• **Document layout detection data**
──────────

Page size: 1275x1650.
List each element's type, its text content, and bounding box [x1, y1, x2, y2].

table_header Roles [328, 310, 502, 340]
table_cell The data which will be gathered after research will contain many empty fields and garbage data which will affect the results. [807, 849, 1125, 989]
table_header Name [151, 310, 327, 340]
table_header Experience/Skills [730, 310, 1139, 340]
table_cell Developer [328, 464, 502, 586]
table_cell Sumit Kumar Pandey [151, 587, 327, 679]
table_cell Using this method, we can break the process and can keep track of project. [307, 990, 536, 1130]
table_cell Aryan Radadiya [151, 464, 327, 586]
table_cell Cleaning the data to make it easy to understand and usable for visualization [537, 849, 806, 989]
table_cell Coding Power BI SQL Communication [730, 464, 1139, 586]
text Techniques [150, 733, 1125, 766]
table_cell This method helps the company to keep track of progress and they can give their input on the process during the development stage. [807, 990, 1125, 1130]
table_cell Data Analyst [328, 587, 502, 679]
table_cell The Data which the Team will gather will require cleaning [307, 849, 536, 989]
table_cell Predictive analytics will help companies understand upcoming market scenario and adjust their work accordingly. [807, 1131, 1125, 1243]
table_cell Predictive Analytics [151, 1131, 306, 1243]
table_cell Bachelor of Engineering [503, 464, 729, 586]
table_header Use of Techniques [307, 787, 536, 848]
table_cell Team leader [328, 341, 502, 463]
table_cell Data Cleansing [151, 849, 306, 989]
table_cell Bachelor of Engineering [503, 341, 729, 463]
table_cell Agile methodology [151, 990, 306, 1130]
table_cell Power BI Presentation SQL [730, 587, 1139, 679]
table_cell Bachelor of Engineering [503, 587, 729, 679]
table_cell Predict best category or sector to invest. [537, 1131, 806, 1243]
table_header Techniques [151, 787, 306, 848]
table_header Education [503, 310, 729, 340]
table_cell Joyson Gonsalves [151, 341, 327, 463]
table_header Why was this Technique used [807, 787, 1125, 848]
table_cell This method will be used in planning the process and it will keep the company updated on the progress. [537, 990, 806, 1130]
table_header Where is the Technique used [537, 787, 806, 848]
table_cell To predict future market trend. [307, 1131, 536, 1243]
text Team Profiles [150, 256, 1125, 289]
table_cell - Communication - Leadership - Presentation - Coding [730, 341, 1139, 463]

──────────

Reproduce all of the records, keeping every character unchanged.

Page size: 1275x1650.
List each element's type, its text content, and bounding box [x1, y1, x2, y2].

table_header Roles [328, 310, 502, 340]
table_cell The data which will be gathered after research will contain many empty fields and garbage data which will affect the results. [807, 849, 1125, 989]
table_header Name [151, 310, 327, 340]
table_header Experience/Skills [730, 310, 1139, 340]
table_cell Developer [328, 464, 502, 586]
table_cell Sumit Kumar Pandey [151, 587, 327, 679]
table_cell Using this method, we can break the process and can keep track of project. [307, 990, 536, 1130]
table_cell Aryan Radadiya [151, 464, 327, 586]
table_cell Cleaning the data to make it easy to understand and usable for visualization [537, 849, 806, 989]
table_cell Coding Power BI SQL Communication [730, 464, 1139, 586]
text Techniques [150, 733, 1125, 766]
table_cell This method helps the company to keep track of progress and they can give their input on the process during the development stage. [807, 990, 1125, 1130]
table_cell Data Analyst [328, 587, 502, 679]
table_cell The Data which the Team will gather will require cleaning [307, 849, 536, 989]
table_cell Predictive analytics will help companies understand upcoming market scenario and adjust their work accordingly. [807, 1131, 1125, 1243]
table_cell Predictive Analytics [151, 1131, 306, 1243]
table_cell Bachelor of Engineering [503, 464, 729, 586]
table_header Use of Techniques [307, 787, 536, 848]
table_cell Team leader [328, 341, 502, 463]
table_cell Data Cleansing [151, 849, 306, 989]
table_cell Bachelor of Engineering [503, 341, 729, 463]
table_cell Agile methodology [151, 990, 306, 1130]
table_cell Power BI Presentation SQL [730, 587, 1139, 679]
table_cell Bachelor of Engineering [503, 587, 729, 679]
table_cell Predict best category or sector to invest. [537, 1131, 806, 1243]
table_header Techniques [151, 787, 306, 848]
table_header Education [503, 310, 729, 340]
table_cell Joyson Gonsalves [151, 341, 327, 463]
table_header Why was this Technique used [807, 787, 1125, 848]
table_cell This method will be used in planning the process and it will keep the company updated on the progress. [537, 990, 806, 1130]
table_header Where is the Technique used [537, 787, 806, 848]
table_cell To predict future market trend. [307, 1131, 536, 1243]
text Team Profiles [150, 256, 1125, 289]
table_cell - Communication - Leadership - Presentation - Coding [730, 341, 1139, 463]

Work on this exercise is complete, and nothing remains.